For these types of application, it has been noted that active, insulated electrode systems out-perform both wet and dry electrode systems in terms of signal to noise, immunity to interference and ease of use. They are able to offer all of the advantages of competing dry electrodes, active electrodes and electrode arrays but without the problems of skin preparation, skin irritation, motion artefact and cross-coupling between adjacent electrodes.
Having reviewed developments in active, insulated electrode sensor technology, it is clear that, by careful design, it is possible to retain the low noise performance and stable operation even in the weakly coupled limit of signal acquisition through clothing or an air gap. In addition, even in this coupling limit, it is possible to achieve the correct low, as well as high, frequency performance required for high quality electrophysiology measurements, as demonstrated by both the Prance group, with their EPS, and later by Spinelli et al.

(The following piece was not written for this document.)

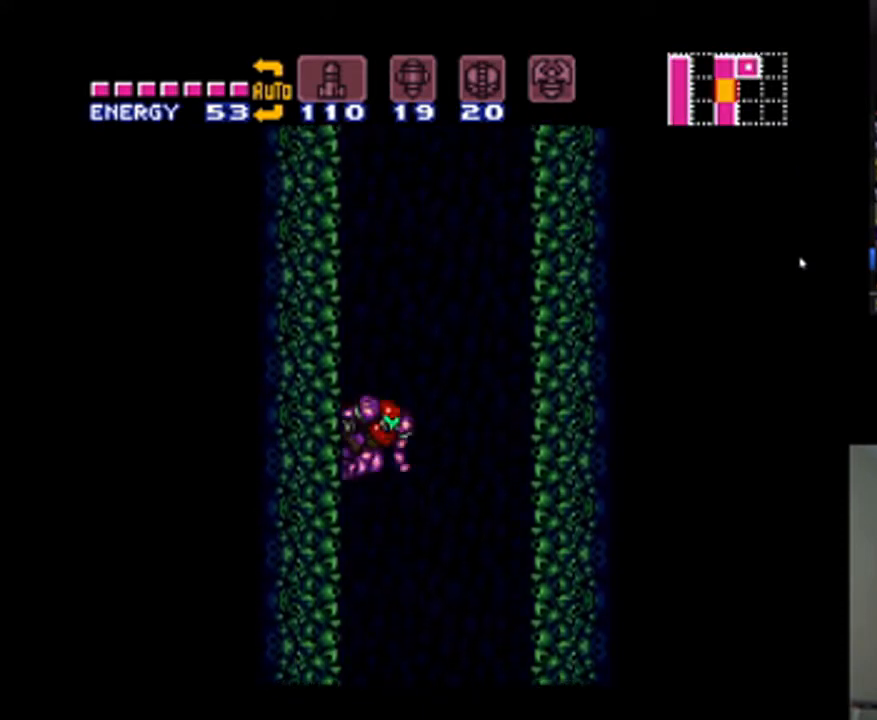
{"buttons": ["B", "DPAD_RIGHT"], "events": [[67, "B", "down"], [133, "DPAD_RIGHT", "up"], [167, "DPAD_LEFT", "down"], [300, "DPAD_LEFT", "up"], [367, "DPAD_RIGHT", "down"], [400, "B", "up"], [467, "B", "down"]]}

Significant progress has been made in the development of high density, two-dimensional electrode arrays, particularly in the relatively new field of surface EMG imaging. However, whilst they are able to provide for a flexible array, wet electrodes are far from ideal for this application due to their inferior noise performance and susceptibility to cross-talk. Dry electrode high density arrays also have limitations in terms of the measures that are required to ensure good contact with the skin and it is likely that insulated electrodes will offer the best performance with the highest isolation between array elements and hence the highest spatial resolution. The ultimate goal is to develop flexible arrays of miniaturized, active, insulated electrodes, capable of high spatial resolution surface potential measurements. Such an array would find application in all of the areas of healthcare reviewed here, and particularly for both electrocardiographic and electromyographic imaging.